DOI: 10.12659/AJCR.902784

Published: 2017-04-23


BACKGROUND: Coxa vara and pseudoarthrosis of the femoral neck after septic hip arthritis is a very rare disease. The aim of this study was to present a case with pseudoarthrosis of the femoral neck, with coxa vara after neonatal septic arthritis of the right hip, and treatment of the pseudarthrosis with proximal femoral valgus osteotomy.

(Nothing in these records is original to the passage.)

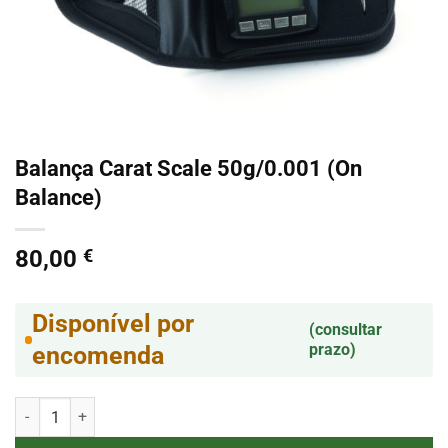
Balança Carat Scale 50g/0.001 (On
Balance)
80,00
€
Disponível por
(consultar
prazo)
encomenda
Quantidade de Balança Carat Scale 50g/0.001 (On Balance)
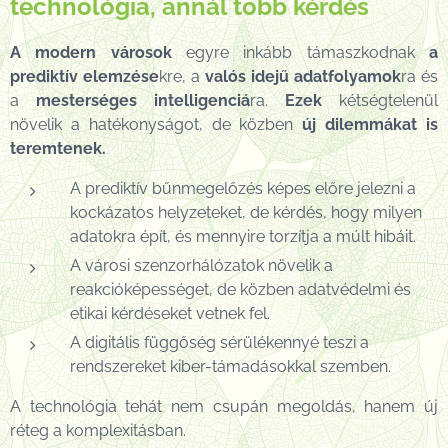
technológia, annál több kérdés
A modern városok
egyre inkább támaszkodnak
a
prediktív elemzése
kre, a
valós idejű adatfolyamok
ra és
a
mesterséges intelligenciá
ra.
Ezek
kétségtelenül
növelik a hatékonyságot, de közben
új dilemmákat is
teremtenek.
A prediktív bűnmegelőzés képes előre jelezni a
kockázatos helyzeteket, de kérdés, hogy milyen
adatokra épít, és mennyire torzítja a múlt hibáit.
A városi szenzorhálózatok növelik a
reakcióképességet, de közben adatvédelmi és
etikai kérdéseket vetnek fel.
A digitális függőség sérülékennyé teszi a
rendszereket kiber-támadásokkal szemben.
A technológia tehát nem csupán megoldás, hanem új
réteg a komplexitásban.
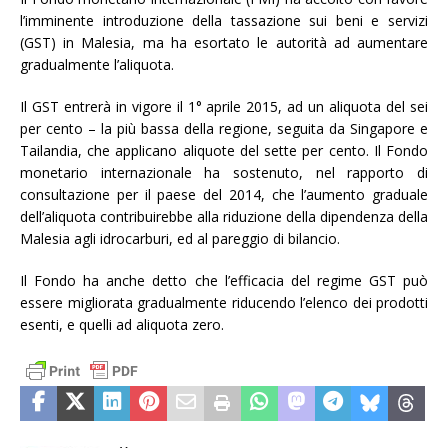
l’imminente introduzione della tassazione sui beni e servizi
(GST) in Malesia, ma ha esortato le autorità ad aumentare
gradualmente l’aliquota.
Il GST entrerà in vigore il 1° aprile 2015, ad un aliquota del sei
per cento – la più bassa della regione, seguita da Singapore e
Tailandia, che applicano aliquote del sette per cento. Il Fondo
monetario internazionale ha sostenuto, nel rapporto di
consultazione per il paese del 2014, che l’aumento graduale
dell’aliquota contribuirebbe alla riduzione della dipendenza della
Malesia agli idrocarburi, ed al pareggio di bilancio.
Il Fondo ha anche detto che l’efficacia del regime GST può
essere migliorata gradualmente riducendo l’elenco dei prodotti
esenti, e quelli ad aliquota zero.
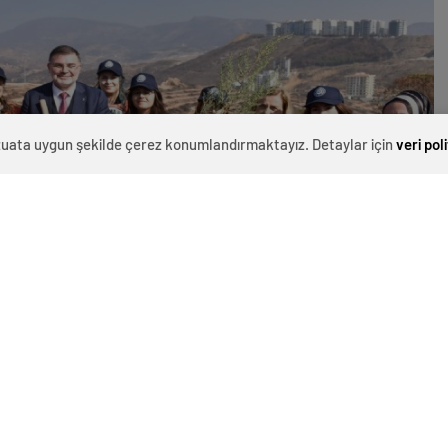
evzuata uygun şekilde çerez konumlandırmaktayız. Detaylar için
veri pol
0
News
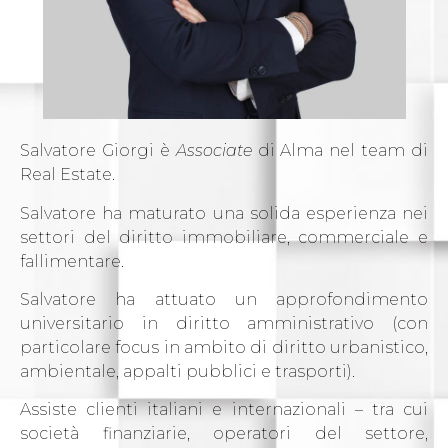
Salvatore Giorgi è
Associate
di Alma nel team di
Real Estate.
Salvatore ha maturato una solida esperienza nei
settori del diritto immobiliare, commerciale e
fallimentare.
Salvatore ha attuato un approfondimento
universitario in diritto amministrativo (con
particolare focus in ambito di diritto urbanistico,
ambientale, appalti pubblici e trasporti).
Assiste clienti italiani e internazionali – tra cui
società finanziarie, operatori del settore,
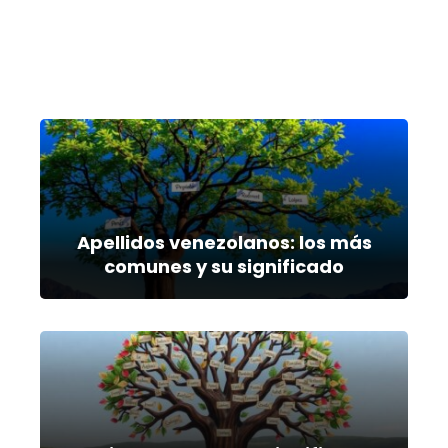
Apellidos venezolanos: los más
comunes y su significado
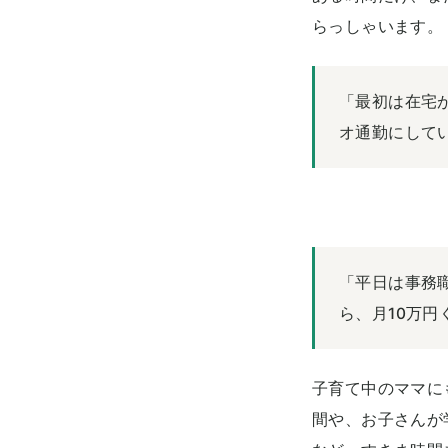
らっしゃいます。
「最初は在宅
オ通勤にしてい
「平日は事務
ら、月10万円
子育て中のママに
間や、お子さんが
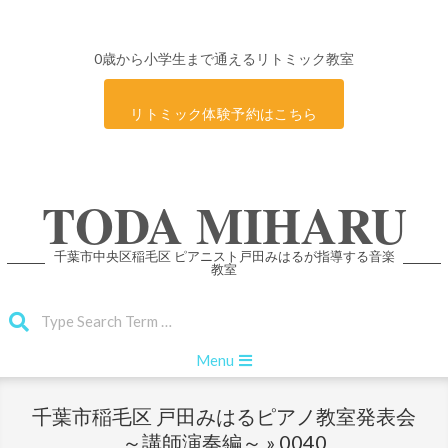
0歳から小学生まで通えるリトミック教室
リトミック体験予約はこちら
Skip
TODA MIHARU
to
content
千葉市中央区稲毛区 ピアニスト戸田みはるが指導する音楽
教室
Search
Primary
Menu
Navigation
Menu
千葉市稲毛区 戸田みはるピアノ教室発表会
～講師演奏編～ »
0040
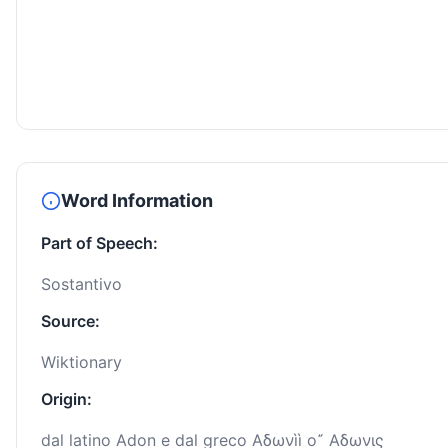
Word Information
Part of Speech:
Sostantivo
Source:
Wiktionary
Origin:
dal latino Adon e dal greco Αδωνìì o῎ Αδωνις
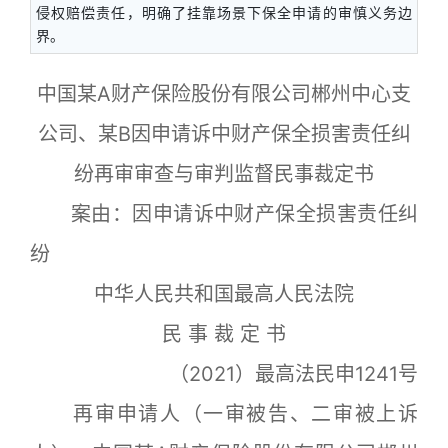
侵权赔偿责任，明确了挂靠场景下保全申请的审慎义务边
界。
中国某A财产保险股份有限公司郴州中心支
公司、某B因申请诉中财产保全损害责任纠
纷再审审查与审判监督民事裁定书
案由：因申请诉中财产保全损害责任纠
纷
中华人民共和国最高人民法院
民 事 裁 定 书
（2021）最高法民申1241号
再审申请人（一审被告、二审被上诉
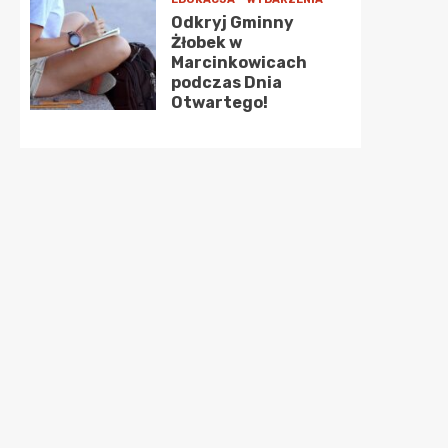
Odkryj Gminny
Żłobek w
Marcinkowicach
podczas Dnia
Otwartego!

CASE REPORT: A 12-month-old female, who had suffered neonatal septic arthritis with a five-day history of fever and painful right hip now demonstrated painless limping to the right hip, pelvic obliquity, Trendelenburg-Duchenne gait, limitation of hip abduction, lower-extremity length discrepancy with 3.0 cm of shortening of right femur, and walking on her tiptoes. In addition, a viable femoral head, coxa vara, and pseudoarthrosis of the femoral neck were observed. At the age of 26-months, the patient had a realignment valgus osteotomy of the proximal femur and adductor tenotomy was performed. At the last follow-up postoperative evaluation, at the age of four and a half years, the patient showed successful consolidation of pseudoarthrosis, correction of Trendelenburg gait, restored right lower extremity alignment, and corrected lower-extremity length discrepancy.
CONCLUSIONS: In the case of coxa vara and pseudoarthrosis of the femoral neck, realignment of the proximal femoral valgus osteotomy and bone grafting of the pseudoarthrosis resulted in ossification of the femoral neck as the epiphyseal plate was placed at right angle to the compressive forces.